Depthwise-STFT based separable Convolutional Neural Networks
This work addresses image classification efficiency and accuracy for researchers and practitioners, but it is incremental as it builds upon existing depthwise separable convolution methods.
The authors tackled the problem of improving convolutional neural networks for image classification by proposing a Depthwise-STFT Separable layer as an alternative to standard depthwise separable layers, resulting in better performance on CIFAR-10 and CIFAR-100 datasets with reduced space-time complexity.

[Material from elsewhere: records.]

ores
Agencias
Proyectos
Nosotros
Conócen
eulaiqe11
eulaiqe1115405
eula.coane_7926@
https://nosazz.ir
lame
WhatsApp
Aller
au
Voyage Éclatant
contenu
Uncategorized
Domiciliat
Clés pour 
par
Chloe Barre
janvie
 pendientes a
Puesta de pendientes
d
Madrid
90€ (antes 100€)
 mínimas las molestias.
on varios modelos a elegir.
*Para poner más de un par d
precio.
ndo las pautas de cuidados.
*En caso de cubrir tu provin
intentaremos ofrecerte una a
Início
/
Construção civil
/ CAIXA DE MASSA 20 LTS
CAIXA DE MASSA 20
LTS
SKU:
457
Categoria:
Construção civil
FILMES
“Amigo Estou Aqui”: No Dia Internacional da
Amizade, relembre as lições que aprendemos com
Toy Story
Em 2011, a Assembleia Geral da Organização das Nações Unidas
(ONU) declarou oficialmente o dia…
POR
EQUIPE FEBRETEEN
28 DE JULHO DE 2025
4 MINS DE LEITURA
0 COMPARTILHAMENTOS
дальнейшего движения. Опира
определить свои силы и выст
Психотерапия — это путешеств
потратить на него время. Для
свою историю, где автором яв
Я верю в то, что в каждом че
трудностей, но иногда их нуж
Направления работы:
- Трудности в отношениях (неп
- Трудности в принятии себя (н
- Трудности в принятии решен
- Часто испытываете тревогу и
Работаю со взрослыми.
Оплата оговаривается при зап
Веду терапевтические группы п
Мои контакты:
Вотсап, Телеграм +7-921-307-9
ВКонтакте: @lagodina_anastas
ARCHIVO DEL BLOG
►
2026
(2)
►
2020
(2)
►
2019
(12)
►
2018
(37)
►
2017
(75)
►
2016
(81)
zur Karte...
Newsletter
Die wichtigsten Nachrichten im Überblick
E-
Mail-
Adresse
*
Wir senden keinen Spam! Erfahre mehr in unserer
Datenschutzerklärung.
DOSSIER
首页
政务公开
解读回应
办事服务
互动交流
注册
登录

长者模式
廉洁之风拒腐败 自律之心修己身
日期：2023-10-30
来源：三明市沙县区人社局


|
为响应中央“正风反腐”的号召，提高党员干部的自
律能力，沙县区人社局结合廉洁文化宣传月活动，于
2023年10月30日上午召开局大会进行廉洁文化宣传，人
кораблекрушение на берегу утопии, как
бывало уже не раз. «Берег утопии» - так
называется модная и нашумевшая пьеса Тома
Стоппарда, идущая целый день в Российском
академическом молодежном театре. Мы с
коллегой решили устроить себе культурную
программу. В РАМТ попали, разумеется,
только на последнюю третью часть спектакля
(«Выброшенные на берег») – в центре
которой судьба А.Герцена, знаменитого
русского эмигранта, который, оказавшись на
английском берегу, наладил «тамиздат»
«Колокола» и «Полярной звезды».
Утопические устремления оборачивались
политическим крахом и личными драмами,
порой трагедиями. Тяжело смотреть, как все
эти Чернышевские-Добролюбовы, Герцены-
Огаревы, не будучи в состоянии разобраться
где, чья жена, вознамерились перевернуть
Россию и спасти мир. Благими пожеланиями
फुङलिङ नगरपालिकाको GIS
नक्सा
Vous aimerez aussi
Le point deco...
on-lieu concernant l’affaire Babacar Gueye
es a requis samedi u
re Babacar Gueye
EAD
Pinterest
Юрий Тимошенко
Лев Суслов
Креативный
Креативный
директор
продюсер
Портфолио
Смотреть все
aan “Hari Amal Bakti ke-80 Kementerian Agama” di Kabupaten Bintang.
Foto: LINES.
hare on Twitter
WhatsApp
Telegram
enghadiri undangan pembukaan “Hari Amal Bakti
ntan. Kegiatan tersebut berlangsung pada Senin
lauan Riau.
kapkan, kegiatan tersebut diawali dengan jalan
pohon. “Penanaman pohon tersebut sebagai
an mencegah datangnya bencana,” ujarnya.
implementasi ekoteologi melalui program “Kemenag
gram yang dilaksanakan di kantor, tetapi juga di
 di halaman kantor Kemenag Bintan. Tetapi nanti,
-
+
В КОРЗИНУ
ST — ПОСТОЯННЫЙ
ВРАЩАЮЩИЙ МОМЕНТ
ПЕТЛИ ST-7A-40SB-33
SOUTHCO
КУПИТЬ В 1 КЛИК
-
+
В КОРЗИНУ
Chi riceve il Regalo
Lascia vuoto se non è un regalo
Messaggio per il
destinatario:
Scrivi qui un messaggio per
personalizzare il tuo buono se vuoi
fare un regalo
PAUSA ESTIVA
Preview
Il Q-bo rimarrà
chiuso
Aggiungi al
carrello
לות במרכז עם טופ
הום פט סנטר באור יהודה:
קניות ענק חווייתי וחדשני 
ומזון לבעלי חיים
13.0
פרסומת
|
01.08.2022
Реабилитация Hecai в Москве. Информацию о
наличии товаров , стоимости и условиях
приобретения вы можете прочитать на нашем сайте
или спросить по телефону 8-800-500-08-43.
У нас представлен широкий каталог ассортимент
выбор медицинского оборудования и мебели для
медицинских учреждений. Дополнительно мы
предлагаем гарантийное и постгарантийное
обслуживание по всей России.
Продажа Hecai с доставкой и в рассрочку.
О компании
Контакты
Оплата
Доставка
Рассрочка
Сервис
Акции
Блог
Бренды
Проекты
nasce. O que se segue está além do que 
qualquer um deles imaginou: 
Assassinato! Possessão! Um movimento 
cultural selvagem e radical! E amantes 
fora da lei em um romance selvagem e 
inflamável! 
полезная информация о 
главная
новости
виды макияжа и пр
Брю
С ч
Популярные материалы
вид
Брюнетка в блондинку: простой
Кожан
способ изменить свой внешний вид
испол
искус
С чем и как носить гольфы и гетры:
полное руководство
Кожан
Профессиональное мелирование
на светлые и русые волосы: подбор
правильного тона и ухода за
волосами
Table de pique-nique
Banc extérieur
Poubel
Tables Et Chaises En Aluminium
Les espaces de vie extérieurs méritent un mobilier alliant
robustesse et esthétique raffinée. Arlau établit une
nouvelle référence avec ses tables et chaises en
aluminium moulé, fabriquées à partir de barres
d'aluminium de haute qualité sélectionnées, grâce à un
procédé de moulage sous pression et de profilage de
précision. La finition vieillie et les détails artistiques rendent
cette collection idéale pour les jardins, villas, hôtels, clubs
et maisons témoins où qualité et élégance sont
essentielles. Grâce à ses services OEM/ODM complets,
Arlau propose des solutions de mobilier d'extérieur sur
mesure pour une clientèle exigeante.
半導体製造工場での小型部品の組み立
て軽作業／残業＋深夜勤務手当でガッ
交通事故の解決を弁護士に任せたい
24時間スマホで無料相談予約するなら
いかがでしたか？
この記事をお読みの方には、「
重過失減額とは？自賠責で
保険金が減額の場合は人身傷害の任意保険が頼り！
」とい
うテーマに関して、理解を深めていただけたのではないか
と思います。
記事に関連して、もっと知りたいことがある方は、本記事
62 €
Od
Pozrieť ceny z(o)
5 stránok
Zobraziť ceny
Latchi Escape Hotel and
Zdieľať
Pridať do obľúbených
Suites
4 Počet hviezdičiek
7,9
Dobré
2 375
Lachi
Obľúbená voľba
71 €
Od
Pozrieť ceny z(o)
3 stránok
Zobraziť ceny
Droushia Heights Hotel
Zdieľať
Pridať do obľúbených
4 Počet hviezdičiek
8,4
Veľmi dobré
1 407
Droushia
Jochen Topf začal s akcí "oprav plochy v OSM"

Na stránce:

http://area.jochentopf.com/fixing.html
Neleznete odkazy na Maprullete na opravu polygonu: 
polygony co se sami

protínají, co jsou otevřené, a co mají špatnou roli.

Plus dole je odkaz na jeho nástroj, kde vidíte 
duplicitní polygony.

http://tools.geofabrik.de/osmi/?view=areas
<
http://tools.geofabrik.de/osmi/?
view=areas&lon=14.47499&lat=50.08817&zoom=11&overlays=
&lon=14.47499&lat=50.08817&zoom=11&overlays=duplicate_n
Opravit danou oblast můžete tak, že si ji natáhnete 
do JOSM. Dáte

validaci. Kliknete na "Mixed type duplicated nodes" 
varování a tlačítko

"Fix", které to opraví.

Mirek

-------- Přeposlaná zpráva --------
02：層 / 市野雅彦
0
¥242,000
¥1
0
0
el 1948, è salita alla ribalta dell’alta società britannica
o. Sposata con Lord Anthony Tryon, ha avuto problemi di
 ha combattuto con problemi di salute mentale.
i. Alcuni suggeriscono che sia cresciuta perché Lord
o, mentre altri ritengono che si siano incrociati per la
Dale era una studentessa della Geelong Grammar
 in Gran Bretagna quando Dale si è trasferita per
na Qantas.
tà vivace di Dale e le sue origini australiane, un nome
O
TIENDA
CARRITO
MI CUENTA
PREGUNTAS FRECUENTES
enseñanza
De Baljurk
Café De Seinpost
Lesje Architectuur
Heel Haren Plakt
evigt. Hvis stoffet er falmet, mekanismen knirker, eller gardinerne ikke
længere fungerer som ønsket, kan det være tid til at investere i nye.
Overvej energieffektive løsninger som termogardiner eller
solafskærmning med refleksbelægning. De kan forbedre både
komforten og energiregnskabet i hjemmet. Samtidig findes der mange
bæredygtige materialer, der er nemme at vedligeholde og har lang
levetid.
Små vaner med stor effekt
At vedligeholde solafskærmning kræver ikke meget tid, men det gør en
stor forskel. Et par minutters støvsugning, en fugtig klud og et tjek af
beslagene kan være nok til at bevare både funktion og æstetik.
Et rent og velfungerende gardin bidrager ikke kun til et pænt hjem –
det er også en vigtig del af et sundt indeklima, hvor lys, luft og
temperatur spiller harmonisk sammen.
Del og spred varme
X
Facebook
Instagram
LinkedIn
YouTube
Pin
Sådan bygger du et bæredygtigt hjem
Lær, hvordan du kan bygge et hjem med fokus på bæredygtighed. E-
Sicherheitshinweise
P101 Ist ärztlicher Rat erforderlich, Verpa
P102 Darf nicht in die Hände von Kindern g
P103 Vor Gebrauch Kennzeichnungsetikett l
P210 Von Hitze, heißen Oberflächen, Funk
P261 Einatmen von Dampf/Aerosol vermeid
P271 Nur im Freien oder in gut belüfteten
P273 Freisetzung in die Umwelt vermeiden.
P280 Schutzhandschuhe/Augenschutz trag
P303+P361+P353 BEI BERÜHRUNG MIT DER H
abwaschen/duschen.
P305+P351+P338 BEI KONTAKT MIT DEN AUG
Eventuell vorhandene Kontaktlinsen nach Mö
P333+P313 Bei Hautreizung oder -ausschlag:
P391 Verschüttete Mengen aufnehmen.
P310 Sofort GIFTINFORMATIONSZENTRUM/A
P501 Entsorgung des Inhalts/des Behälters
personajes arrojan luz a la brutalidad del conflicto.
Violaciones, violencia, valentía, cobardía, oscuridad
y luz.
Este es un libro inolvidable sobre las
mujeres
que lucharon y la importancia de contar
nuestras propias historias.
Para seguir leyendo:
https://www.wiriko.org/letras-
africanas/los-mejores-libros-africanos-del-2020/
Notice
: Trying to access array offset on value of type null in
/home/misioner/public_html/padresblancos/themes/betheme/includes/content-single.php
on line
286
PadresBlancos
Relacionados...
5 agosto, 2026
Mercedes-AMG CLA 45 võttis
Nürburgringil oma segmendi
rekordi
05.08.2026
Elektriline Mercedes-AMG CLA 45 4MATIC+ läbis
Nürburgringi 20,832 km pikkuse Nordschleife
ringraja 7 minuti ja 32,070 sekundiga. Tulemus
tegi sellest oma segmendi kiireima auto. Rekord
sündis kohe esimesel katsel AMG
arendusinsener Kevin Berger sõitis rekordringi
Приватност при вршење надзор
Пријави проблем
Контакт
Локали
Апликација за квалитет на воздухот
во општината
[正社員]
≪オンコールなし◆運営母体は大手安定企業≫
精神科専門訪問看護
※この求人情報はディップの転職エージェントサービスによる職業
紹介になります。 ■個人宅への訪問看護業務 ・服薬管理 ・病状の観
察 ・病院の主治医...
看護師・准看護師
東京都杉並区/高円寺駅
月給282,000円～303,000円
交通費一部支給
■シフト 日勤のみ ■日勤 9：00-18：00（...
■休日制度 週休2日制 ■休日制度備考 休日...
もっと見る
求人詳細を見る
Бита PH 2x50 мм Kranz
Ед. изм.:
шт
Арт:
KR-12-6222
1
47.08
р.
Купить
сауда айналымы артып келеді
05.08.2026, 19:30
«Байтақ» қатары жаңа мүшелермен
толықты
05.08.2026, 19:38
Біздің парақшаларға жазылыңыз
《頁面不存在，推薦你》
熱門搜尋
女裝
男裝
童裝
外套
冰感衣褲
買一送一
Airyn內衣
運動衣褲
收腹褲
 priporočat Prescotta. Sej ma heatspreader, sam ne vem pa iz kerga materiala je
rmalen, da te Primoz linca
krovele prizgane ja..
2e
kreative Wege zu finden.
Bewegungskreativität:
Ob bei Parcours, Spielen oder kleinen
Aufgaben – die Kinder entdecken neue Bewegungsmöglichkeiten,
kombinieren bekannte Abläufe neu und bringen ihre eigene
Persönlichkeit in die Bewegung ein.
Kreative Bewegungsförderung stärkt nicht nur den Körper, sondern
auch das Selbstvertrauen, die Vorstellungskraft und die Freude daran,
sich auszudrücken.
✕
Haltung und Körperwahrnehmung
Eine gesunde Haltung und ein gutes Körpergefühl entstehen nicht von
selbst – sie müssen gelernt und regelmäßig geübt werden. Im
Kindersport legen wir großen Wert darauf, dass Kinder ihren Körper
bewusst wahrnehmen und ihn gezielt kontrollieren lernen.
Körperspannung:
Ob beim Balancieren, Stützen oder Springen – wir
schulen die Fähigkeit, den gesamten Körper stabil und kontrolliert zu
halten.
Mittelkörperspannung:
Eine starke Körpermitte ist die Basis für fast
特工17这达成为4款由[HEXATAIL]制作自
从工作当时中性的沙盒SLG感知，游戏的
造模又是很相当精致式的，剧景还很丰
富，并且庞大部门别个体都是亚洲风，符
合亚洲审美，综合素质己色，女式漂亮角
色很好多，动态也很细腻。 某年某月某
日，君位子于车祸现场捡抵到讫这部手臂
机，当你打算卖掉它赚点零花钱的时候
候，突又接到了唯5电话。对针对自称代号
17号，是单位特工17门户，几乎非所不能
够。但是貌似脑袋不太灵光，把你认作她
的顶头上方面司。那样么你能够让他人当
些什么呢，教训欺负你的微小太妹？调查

In this paper, we propose a new convolutional layer called Depthwise-STFT Separable layer that can serve as an alternative to the standard depthwise separable convolutional layer. The construction of the proposed layer is inspired by the fact that the Fourier coefficients can accurately represent important features such as edges in an image. It utilizes the Fourier coefficients computed (channelwise) in the 2D local neighborhood (e.g., 3x3) of each position of the input map to obtain the feature maps. The Fourier coefficients are computed using 2D Short Term Fourier Transform (STFT) at multiple fixed low frequency points in the 2D local neighborhood at each position. These feature maps at different frequency points are then linearly combined using trainable pointwise (1x1) convolutions. We show that the proposed layer outperforms the standard depthwise separable layer-based models on the CIFAR-10 and CIFAR-100 image classification datasets with reduced space-time complexity.